CVE-2026-0596 is a severe command injection vulnerability affecting the mlflow/mlflow open-source machine learning lifecycle platform, specifically when serving models with the enable_mlserver=True configuration. The root cause is improper neutralization of special shell characters in the model_uri parameter, which is directly embedded into a shell command executed via 'bash -c'. This allows an attacker to craft a malicious model_uri containing shell metacharacters such as $() or backticks, enabling command substitution and execution of arbitrary commands on the host system. Because the shell command is executed without sanitization or escaping, the attacker can run arbitrary code with the privileges of the mlflow service. If the mlflow service runs with elevated privileges and serves models from directories writable by less privileged users, this can lead to privilege escalation. The vulnerability affects the latest versions of mlflow/mlflow, with no specific versions enumerated. The CVSS v3.0 base score is 9.6 (AV:A/AC:L/PR:N/UI:N/S:C/C:H/I:H/A:H), indicating a critical severity with network attack vector (adjacent network), low attack complexity, no privileges required, no user interaction, and scope change. While no exploits are currently known in the wild, the vulnerability's nature and high severity make it a significant risk for organizations using mlflow for model serving in production environments.

The impact of CVE-2026-0596 is substantial for organizations deploying mlflow for machine learning model serving. Successful exploitation allows attackers to execute arbitrary commands on the host system, potentially leading to full system compromise. This threatens confidentiality by exposing sensitive data, integrity by allowing unauthorized modifications, and availability by enabling disruptive actions such as service termination or resource exhaustion. The possibility of privilege escalation further amplifies the risk, especially in environments where mlflow runs with elevated privileges or serves models from directories writable by lower-privileged users. Given mlflow's widespread use in data science and AI workflows, this vulnerability could disrupt critical business operations, lead to data breaches, and facilitate lateral movement within networks. The critical CVSS score reflects the ease of exploitation and the broad impact on system security.

To mitigate CVE-2026-0596, organizations should immediately update mlflow to a patched version once available. In the absence of an official patch, apply temporary mitigations such as disabling the enable_mlserver=True option if feasible.
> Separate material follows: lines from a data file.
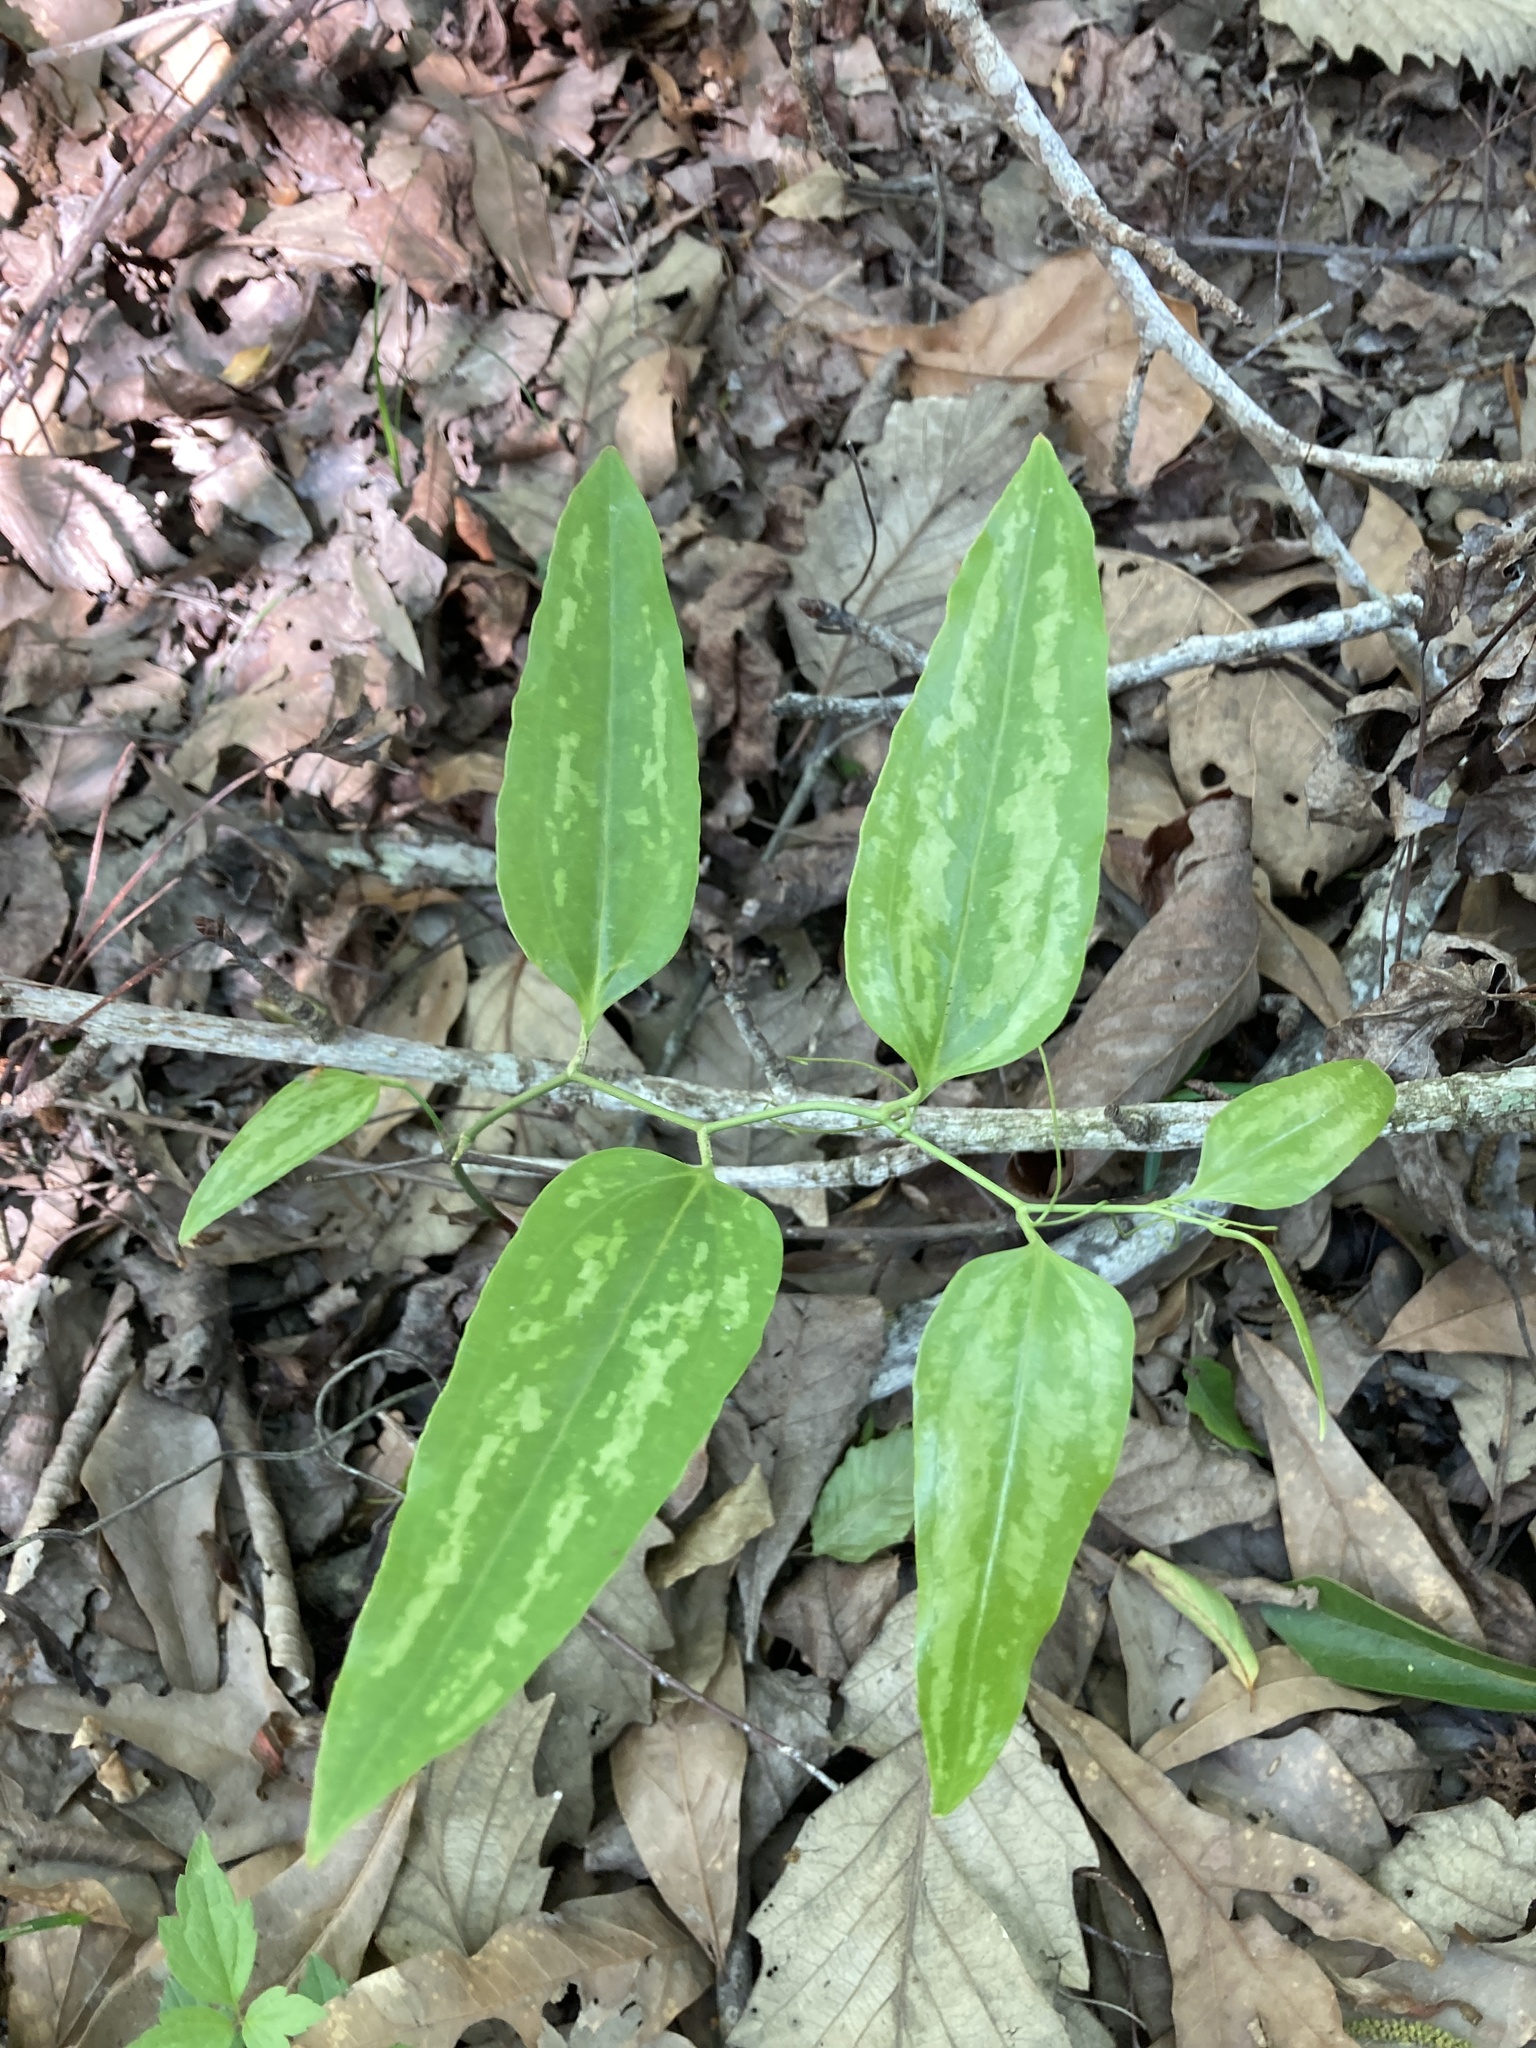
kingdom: Plantae
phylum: Tracheophyta
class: Liliopsida
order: Liliales
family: Smilacaceae
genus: Smilax
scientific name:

Restrict write permissions on directories used for serving models to prevent untrusted users from placing malicious model_uris. Implement input validation and sanitization on the model_uri parameter to disallow shell metacharacters or use safer APIs that avoid shell invocation entirely. Run the mlflow service with the least privileges necessary to limit the impact of potential exploitation. Employ containerization or sandboxing techniques to isolate the mlflow service environment. Monitor logs and network activity for suspicious behavior indicative of command injection attempts. Finally, conduct a thorough security review of deployment configurations and educate development teams about secure coding practices related to shell command execution.